Broadsides | Correspondence | Images 

Mexican women had always played an important role in the nation's military life. Women often traveled with the army, acting as cooks, nurses, and performing other services. Since the Mexican army relied heavily on forced conscription, to limit the rate of desertion, soldiers were allowed to bring their families with them on extended campaigns. During Santa Anna's march into Texas in 1836, for example, hundreds of women and children accompanied the army. At the same time, however, women frequently performed the same services for U.S. troops, evidence that nationalistic sentiment in Mexico was not yet highly developed.

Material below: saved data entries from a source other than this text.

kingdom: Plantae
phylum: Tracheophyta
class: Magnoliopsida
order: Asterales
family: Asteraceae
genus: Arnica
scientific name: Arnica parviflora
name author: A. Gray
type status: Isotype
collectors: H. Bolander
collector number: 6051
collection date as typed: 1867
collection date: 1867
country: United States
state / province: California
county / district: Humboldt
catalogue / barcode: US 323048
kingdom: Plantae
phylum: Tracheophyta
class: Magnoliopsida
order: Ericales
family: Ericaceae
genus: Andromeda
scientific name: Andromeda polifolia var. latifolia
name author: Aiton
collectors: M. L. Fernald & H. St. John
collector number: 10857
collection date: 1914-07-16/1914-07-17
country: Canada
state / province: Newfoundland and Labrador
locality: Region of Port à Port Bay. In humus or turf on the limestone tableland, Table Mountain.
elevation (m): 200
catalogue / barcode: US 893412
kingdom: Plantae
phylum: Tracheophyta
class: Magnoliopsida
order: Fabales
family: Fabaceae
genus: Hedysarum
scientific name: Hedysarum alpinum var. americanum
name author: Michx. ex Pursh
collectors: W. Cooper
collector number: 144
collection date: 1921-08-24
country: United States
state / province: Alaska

Mexican intellectuals, on the other hand, exhibited a fierce nationalism, which they often expressed with gendered language that described the war as a rape of their homeland. To inspire patriotism and the need for greater self-sacrifice, Mexican writers called attention to reports that "ferocious Yankee volunteers have violated chaste young ladies [and] thrown themselves upon our women...." As the war continued to go badly for Mexico, several broadsides appeared which purported to be written by women, clearly intended to shame Mexico's adult males for failing to protect them. One such poem, When the Women Oppose the Cowardly Men, concludes with the following lines:

If male hearts
Succumb to fear,
May the wretches remember
There are women still
Who know how to fight
And know how to die
Man will be humbled
But the proud woman . . . Never!

American soldiers expressed markedly different views of Mexican women. Many, who had read the epic historical novels of Sir Walter Scott, imagined themselves as knights errant on a great crusade; their dreams of adventure in a foreign land contained unmistakably romantic and sexual undertones. Coexisting with the racism of the period was an exalted view of Mexican womanhood that fueled the heroic fantasies of U.S. troops, many of whom regarded Mexican women as damsels in distress, eager to be rescued by virile Anglo Americans. Dime novelists helped to reinforce these ideas, producing a sizable body of literature--such novels as The Volunteer or, The Maid of Monterey by Ned Buntline or The Hunted Chief: or the Female Ranchero by Newton Curtis?in which Mexican women fell in love with American soldiers, thereby presenting the war as an allegory of sexual conquest.